Hacker News new | ask | show | jobs
by jmharvey 3128 days ago
Let's run through the likelihood of seeing multiple flips on the same piece of data.

Google's research [1] finds a DRAM error rate of "25,000 to 70,000 errors per billion device hours per Mbit" on hardware in "modern compute clusters." If there are 100 million Dropbox clients out there, Dropbox clients should encounter 2,500 to 7,000 errors per Mbit per hour, though factoring in the "low-end or old hardware" that many Dropbox clients are running on, the error rate is probably somewhat higher. For the sake of making the math simple, call it 10k errors per Mbit per hour, or 1 error per 100 bit-hours. So a given bit should flip on some user's machine on the order of once a week. That seems pretty firmly in the range of "sometimes we see these weird errors that we don't really understand," especially if you multiply by the same error potentially coming from different parts of the program (so "the same piece of data" is really "a few pieces of data that get collapsed together for purposes of analysis).

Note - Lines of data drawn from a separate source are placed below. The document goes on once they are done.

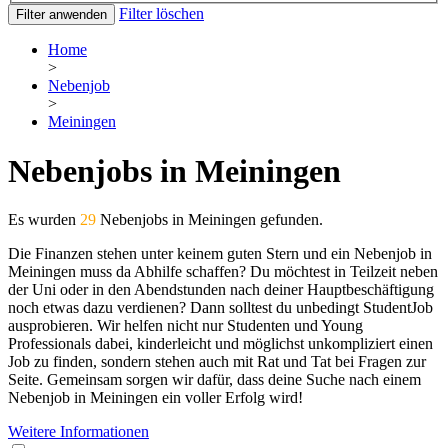
Filter löschen
Filter anwenden
Home
>
Nebenjob
>
Meiningen
Nebenjobs in Meiningen
Es wurden
29
Nebenjobs in Meiningen gefunden.
Die Finanzen stehen unter keinem guten Stern und ein Nebenjob in
Meiningen muss da Abhilfe schaffen? Du möchtest in Teilzeit neben
der Uni oder in den Abendstunden nach deiner Hauptbeschäftigung
noch etwas dazu verdienen? Dann solltest du unbedingt StudentJob
ausprobieren. Wir helfen nicht nur Studenten und Young
Professionals dabei, kinderleicht und möglichst unkompliziert einen
Job zu finden, sondern stehen auch mit Rat und Tat bei Fragen zur
Seite. Gemeinsam sorgen wir dafür, dass deine Suche nach einem
Nebenjob in Meiningen ein voller Erfolg wird!
Weitere Informationen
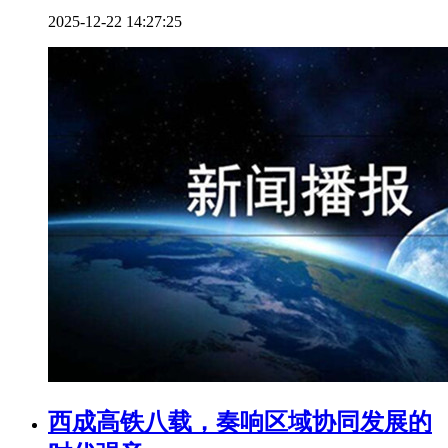
2025-12-22 14:27:25
西成高铁八载，奏响区域协同发展的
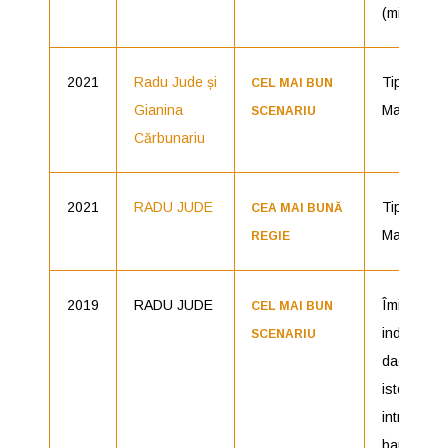
(microFIL
2021
Radu Jude și
Tipografic
CEL MAI BUN
Gianina
Majuscul
SCENARIU
Cărbunariu
2021
RADU JUDE
Tipografic
CEA MAI BUNĂ
Majuscul
REGIE
2019
RADU JUDE
Îmi este
CEL MAI BUN
indiferent
SCENARIU
dacă în
istorie vo
intra ca
barbari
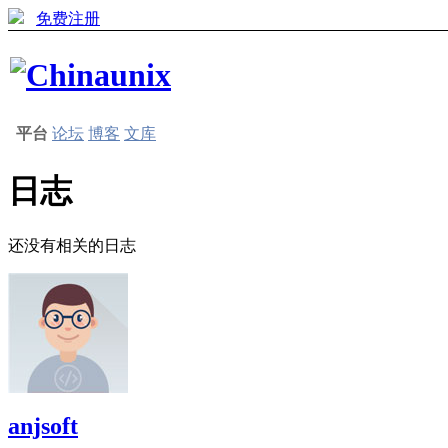
免费注册
平台
论坛
博客
文库
日志
还没有相关的日志
anjsoft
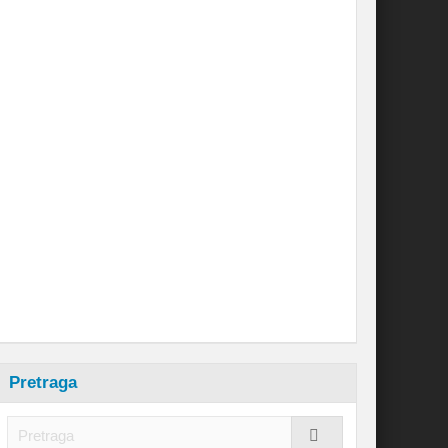
Pretraga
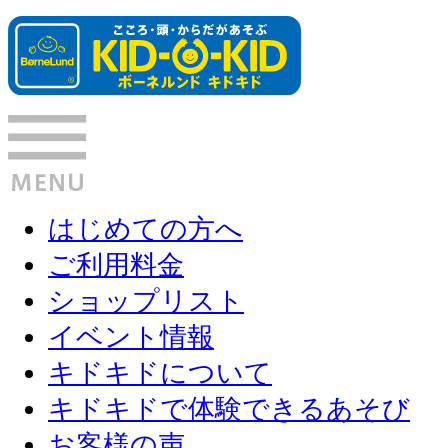
はじめての方へ
ご利用料金
ショップリスト
イベント情報
キドキドについて
キドキドで体験できるあそび
お客様の声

Your intuition that a "typical threading bug" is much more likely than a random bit flip is spot on, but that actually works in favor of the "random bit flip" thesis. On the Dropbox scale, a threading bug/race condition would typically show up as a significant, persistent issue, several orders of magnitude more common than the random oddball errors described in the article.

[1]

2 comments

> On the Dropbox scale, a threading bug/race condition would typically show up as a significant, persistent issue, several orders of magnitude more common than the random oddball errors described in the article.

Threading bugs could have any kind of frequency, though. The ones that are unfrequent are the ones that tend to make it into production...

Citation is missing. Thanks for doing the math, very interesting, but I'm still very skeptical! The paper says they observed bit error rates "order of magnitudes higher than previously reported" so should we expect 1 error per week or 1 error per 10 or 100 weeks?